Sunday morning political shows featured nine substantive climate segments in September, the highest number since June. The uptick in segments coincided, in part, with extreme weather events including Hurricane Dorian, but the shows either ignored or underreported stories like the Global Climate Strike and the new U.N. report on the oceans and cryosphere.
Sunday morning political shows’ coverage of climate in September is a mixed bag
Written by Evlondo Cooper
Published
Sen. Sheldon Whitehouse (D-RI) has been pushing the Sunday shows to offer more and better coverage of climate change. In May, he gave a speech from the Senate floor about the lack of climate coverage from major media outlets and the shallowness of the segments they do run. And today, Whitehouse released a scorecard on the shows' September performance:
CBS’ Face the Nation led the month with four substantive segments, followed by CNN’s State of the Union and Fox News Sunday with two each, and NBC’s Meet the Press with one. ABC’s This Week with George Stephanopoulos didn’t run any substantive climate segments in September.
The most substantive climate segments were about extreme weather events like Hurricane Dorian, though their quality was a mixed bag
Coverage was mixed on Hurricane Dorian, one of the strongest recorded storms to make landfall in the Atlantic and the strongest storm ever to hit the Bahamas. Although the increased frequency and severity of extreme weather events like Dorian has been linked to climate change, Fox News Sunday anchor Chris Wallace and State of the Union guest host Dana Bash framed their questions in a way that implied there was doubt about the science.
During the September 1 episode of Fox News Sunday, Wallace asked Sen. Rick Scott (R-FL):
CHRIS WALLACE (ANCHOR): One of the reasons, it seems, that -- that Dorian keeps growing is because it's traveling over so much warm water as it heads across the Caribbean, getting closer now to the Florida mainland. You have expressed mixed feelings over the years about climate change and about the role that human activity plays, but it -- it sure seems like these hurricanes are getting bigger, stronger, more intense. Do you see a connection?
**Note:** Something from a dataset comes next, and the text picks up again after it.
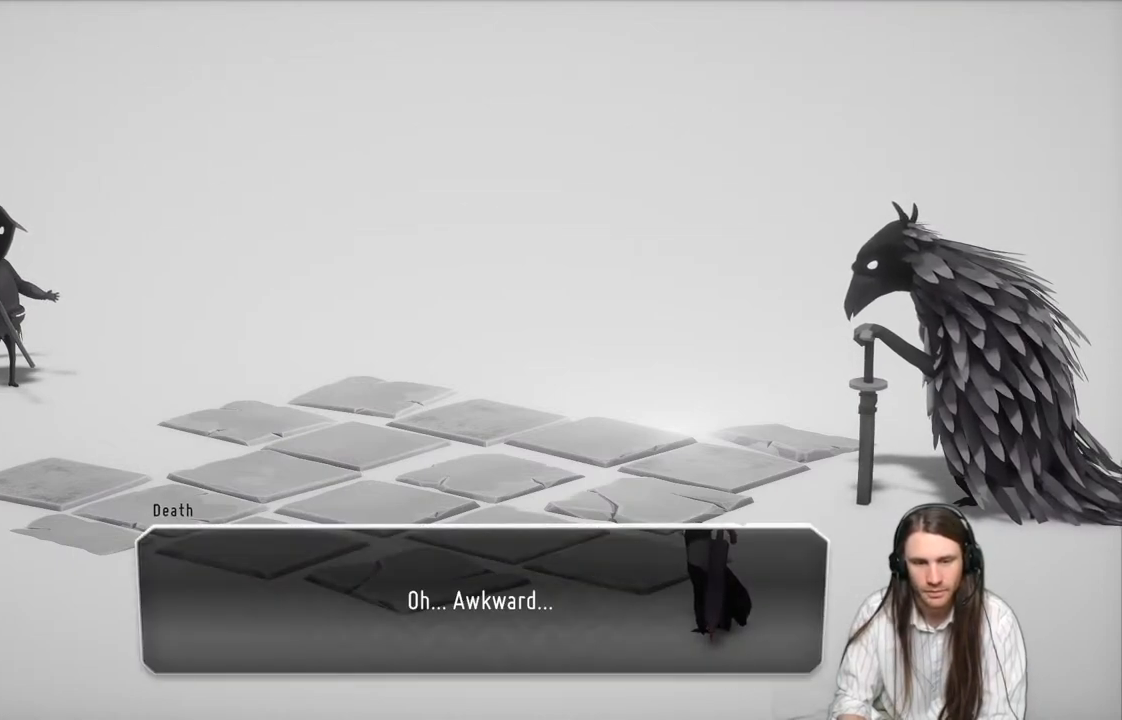
{"buttons": [], "left_stick": "center", "right_stick": "center", "events": []}
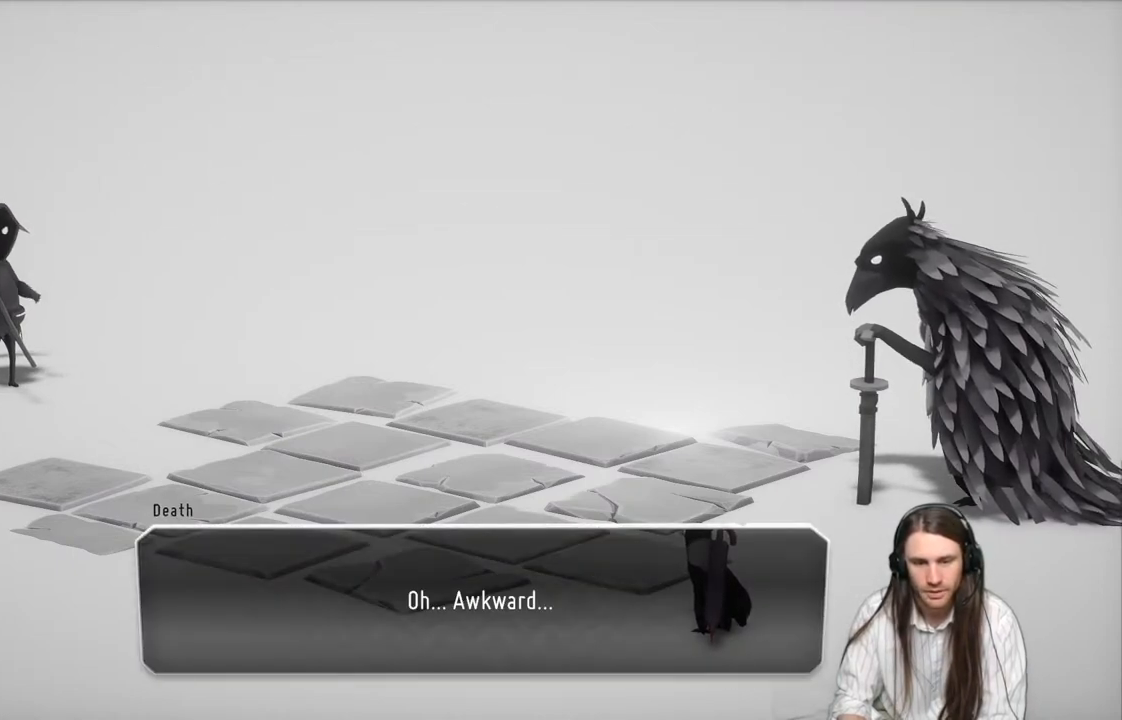
{"buttons": ["A"], "left_stick": "center", "right_stick": "center", "events": [[467, "A", "down"]]}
CNN’s Bash interviewed acting Federal Emergency Management Agency Administrator Peter Gaynor during the September 1 episode of State of the Union and asked him the following question:
DANA BASH (GUEST HOST): Researchers say that we're going to see even more very intense [storms] due to the climate crisis. Do you agree with that?
On CBS and NBC, however, both Face the Nation and Meet the Press featured strong segments that explained how climate change is increasing the frequency and destructive power of extreme weather events like Hurricane Dorian. During the September 15 episode of Meet the Press, host Chuck Todd informed his audience about the increasing fiscal and human costs of extreme weather events, noting:
CHUCK TODD (HOST): Here's the point. If there were something else that was costing around a trillion dollars a decade, thousands of lives, most voters would notice and demand for lawmakers to do something to control that cost. What's more? Climate change doesn't respect America's red/blue divide. Red Texas, purple North Carolina, and blue California are all impacted.
The Face the Nation segment, which featured CBS News’ climate change and weather contributor Jeff Berardelli, was also noteworthy because of the depth of the discussion. Berardelli touched on how humans are driving the climate crisis, the need for grassroots action around climate, and the economic consequences of climate change.
From the September 15 episode of CBS’ Face the Nation:
Jake Tapper grills Steve Mnuchin during another notable segment
The month’s other standout climate segment came during the September 22 episode of State of the Union. During a wide-ranging interview with Treasury Secretary Steve Mnuchin, host Jake Tapper asked about the Trump administration’s anticipated decision to skip the United Nations climate summit. Tapper then pressed him on the potential economic consequences of the climate crisis, as detailed in a new study from the National Bureau of Economic Research, and the administration’s attempt to roll back a waiver allowing California to set its own vehicle emission standards. Faced with Mnuchin’s lukewarm denial and obfuscation, Tapper concluded the segment by saying, “Well, the only thing I would say is that I think climate scientists are in a near-unanimous position that much more needs to be done, and the Trump administration is not focusing on it.”
From the September 22 episode of State of the Union:
Sunday shows missed opportunities to cover important climate events
Despite these notable segments, Sunday morning political shows largely failed to cover other important climate events in September. This includes CNN’s and MSNBC’s historic climate forums and Tropical Storm Imelda, the worst storm to hit Texas since Hurricane Harvey. Although hundreds of thousands of people in the United States alone participated in the September 20 Global Climate Strike -- which received wide coverage across the media landscape -- none of the Sunday shows ran a segment about what may be the largest climate protest in history.
Lastly, none of the Sunday shows discussed the dire new Special Report on the Ocean and Cryosphere in a Changing Climate, released by the U.N. Intergovernmental Panel on Climate Change on September 24. The report found that the global ocean has warmed nonstop since 1970, with warming likely doubling since 1993. It also found that sea level rise is accelerating, and this will “exacerbate extreme sea level events and coastal hazards.”
Sunday morning political shows will have several opportunities in October to report on climate change and climate policy, including the next presidential primary debate, which CNN will host on October 15 in Las Vegas. The shows should report on any climate discussion during that debate -- or lack thereof.